Raporda, BM’nin bir tahminine göre 2030 yılına kadar su talebi ve arzı arasındaki farkın yüzde 40’a ulaşacağı ve “ülkeler arasındaki talebin dramatik ve eşitsiz bir şekilde artacağı” belirtiliyor.

2022 yılında gerçekleşen Dünya Ekonomik Forumu Yıllık Toplantısı'nda başlatılan Küresel Su Ekonomisi Komisyonu, suyu ortak bir mal olarak değerlendirmek ve yönetmek gerektiğini savunuyor.

BM Sürdürülebilir Kalkınma Amaçları’nın 6. Maddesi; 2030 yılına kadar “herkes için sürdürülebilir su ve sanitasyon yönetiminin sağlanması” gerektiğini söylüyor. Bu hedef, başta sağlık, gıda, kadın-erkek eşitliği, eğitim, geçim kaynakları, sanayi, iklim ve çevre olmak üzere 17 Sürdürülebilir Kalkınma Amacı’nın hepsini yakından ilgilendiriyor. Oysa, 2023 yılı itibariyle küresel su sistemimizin krizde olduğu bir gerçek. Birleşmiş Milletler’e göre, güvenli su ve sanitasyon bir insan hakkı olmasına rağmen, milyarlarca insan yaşam için gerekli olan bu temel ihtiyaçlara erişimden yoksun durumda.

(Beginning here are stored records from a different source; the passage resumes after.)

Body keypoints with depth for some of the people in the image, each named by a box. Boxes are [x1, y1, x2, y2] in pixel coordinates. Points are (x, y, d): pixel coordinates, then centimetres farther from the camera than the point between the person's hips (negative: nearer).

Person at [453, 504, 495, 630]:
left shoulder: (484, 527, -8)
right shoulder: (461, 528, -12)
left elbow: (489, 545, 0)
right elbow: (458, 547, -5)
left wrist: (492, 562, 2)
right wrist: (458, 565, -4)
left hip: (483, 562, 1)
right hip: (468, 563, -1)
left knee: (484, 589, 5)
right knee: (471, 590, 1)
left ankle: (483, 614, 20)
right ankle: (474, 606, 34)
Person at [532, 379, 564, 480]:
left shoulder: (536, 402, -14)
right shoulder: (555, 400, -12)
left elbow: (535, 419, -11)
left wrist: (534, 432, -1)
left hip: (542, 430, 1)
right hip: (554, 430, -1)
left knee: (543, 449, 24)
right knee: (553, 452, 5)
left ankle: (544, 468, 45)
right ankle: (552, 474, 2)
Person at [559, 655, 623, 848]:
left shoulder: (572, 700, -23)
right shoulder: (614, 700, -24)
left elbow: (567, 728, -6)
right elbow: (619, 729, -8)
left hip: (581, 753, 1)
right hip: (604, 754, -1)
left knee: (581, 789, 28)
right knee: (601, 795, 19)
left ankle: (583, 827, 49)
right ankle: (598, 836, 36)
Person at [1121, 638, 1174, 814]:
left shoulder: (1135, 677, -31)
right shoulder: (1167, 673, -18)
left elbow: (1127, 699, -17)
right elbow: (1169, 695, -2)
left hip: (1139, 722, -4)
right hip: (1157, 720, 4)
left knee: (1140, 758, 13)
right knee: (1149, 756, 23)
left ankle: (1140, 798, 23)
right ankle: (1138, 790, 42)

Su olmadan yaşayamayız. Suyu aşırı tüketmeye, yanlış yönetmeye ve kötüye kullanmaya devam ettikçe, su kaynakları azalıyor ve kirleniyor. Değişen iklim koşulları su mevcudiyetini ve arzını olumsuz şekilde etkiliyor.

Su konusunda da, “Paris Anlaşması” benzeri bir anlaşmaya olan ihtiyacımız her geçen gün artıyor.